Short problem 1 ::
Answer each question from the passage on the Buddhist canon below.
(a) What answer does the passage suggest one might get to the question "what makes something canonical?"
(b) Which canon does the passage name as "the canon" for many Buddhists?
(c) How large is the canon said to be in comparison with the Christian bible?
Short problem 2 ::
Reproduce the passage on the Buddhist canon below from "The way I see" up to and including "for many Buddhists.".

------ Document excerpt

The way I see it is that schools will have a "canon". I think that's a bit a analogous to the "curriculum" of a school -- and different schools have different curricula ... almost by definition -- and therefore (i.e. to that extent) your question and/or my answer to it might be just trivial, or unsatisfying.

Or it may "beg the question" i.e. whether there even are different schools of sects of Buddhism, e.g.,

  • @Lanka Theravada Buddhists don't really recognize other schools. Mostly historians do that. So it's just Buddhism for us. – Sankha Kulathantille Aug 13 '15 at 13:33
  • And we do recognize other schools, it's all Buddhism for us :) – Andrei Volkov♦ Aug 13 '15 at 15:56

Now just consider the Pali canon, for example -- I thinks that's "the canon" for many Buddhists.

Trivially if something is in the canon then it's canonical, and if it's not it's not.

If you ask, "what makes something canonical?", then you might get an answer like, Buddhist councils.

If you ask, "is that (is a, is any) canon necessary and sufficient?" --

  • I won't try to answer whether and how much of it is "necessary" -- even with[in] the Tripitaka my understanding is that the suttas are accessible, and that there's (also) an "abhidharmic tradition" -- and maybe e.g. Zen schools are not a fan at all
  • But, maybe, whether "it's sufficient":

    • It's big enough ("approximately eleven times the size of the Christian bible") -- so, honestly, what more could you want?

------------
------ Rows

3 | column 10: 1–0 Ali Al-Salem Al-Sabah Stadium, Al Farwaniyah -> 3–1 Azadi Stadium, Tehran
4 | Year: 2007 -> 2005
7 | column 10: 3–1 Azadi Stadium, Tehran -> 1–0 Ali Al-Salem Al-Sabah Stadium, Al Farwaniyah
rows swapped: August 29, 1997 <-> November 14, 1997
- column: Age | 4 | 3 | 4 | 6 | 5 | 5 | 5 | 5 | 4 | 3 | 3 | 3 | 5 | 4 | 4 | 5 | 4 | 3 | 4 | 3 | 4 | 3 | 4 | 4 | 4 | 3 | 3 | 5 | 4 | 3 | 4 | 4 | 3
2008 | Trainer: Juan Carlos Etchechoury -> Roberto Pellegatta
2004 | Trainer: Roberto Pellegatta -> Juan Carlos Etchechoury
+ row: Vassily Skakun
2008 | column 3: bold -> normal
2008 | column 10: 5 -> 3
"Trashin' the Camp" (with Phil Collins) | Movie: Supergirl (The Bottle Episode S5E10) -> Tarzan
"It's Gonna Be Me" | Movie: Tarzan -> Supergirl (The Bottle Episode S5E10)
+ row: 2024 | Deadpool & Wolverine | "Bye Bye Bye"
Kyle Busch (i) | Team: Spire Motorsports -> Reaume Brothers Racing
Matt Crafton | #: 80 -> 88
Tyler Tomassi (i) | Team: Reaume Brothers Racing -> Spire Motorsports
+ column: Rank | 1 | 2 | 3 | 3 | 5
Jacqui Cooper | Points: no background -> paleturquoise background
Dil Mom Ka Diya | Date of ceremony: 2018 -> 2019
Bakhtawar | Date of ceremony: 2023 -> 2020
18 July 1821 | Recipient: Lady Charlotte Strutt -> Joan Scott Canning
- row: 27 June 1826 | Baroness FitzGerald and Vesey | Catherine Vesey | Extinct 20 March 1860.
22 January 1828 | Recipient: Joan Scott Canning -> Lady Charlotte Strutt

------------

Expected answer 1 ::
(a) Buddhist councils.
(b) The Pali canon.
(c) Approximately eleven times the size of the Christian bible.

Expected answer 2 ::
The way I see it is that schools will have a "canon". I think that's a bit a analogous to the "curriculum" of a school -- and different schools have different curricula ... almost by definition -- and therefore (i.e. to that extent) your question and/or my answer to it might be just trivial, or unsatisfying.

Or it may "beg the question" i.e. whether there even are different schools of sects of Buddhism, e.g.,

  • @Lanka Theravada Buddhists don't really recognize other schools. Mostly historians do that. So it's just Buddhism for us. – Sankha Kulathantille Aug 13 '15 at 13:33
  • And we do recognize other schools, it's all Buddhism for us :) – Andrei Volkov♦ Aug 13 '15 at 15:56

Now just consider the Pali canon, for example -- I thinks that's "the canon" for many Buddhists.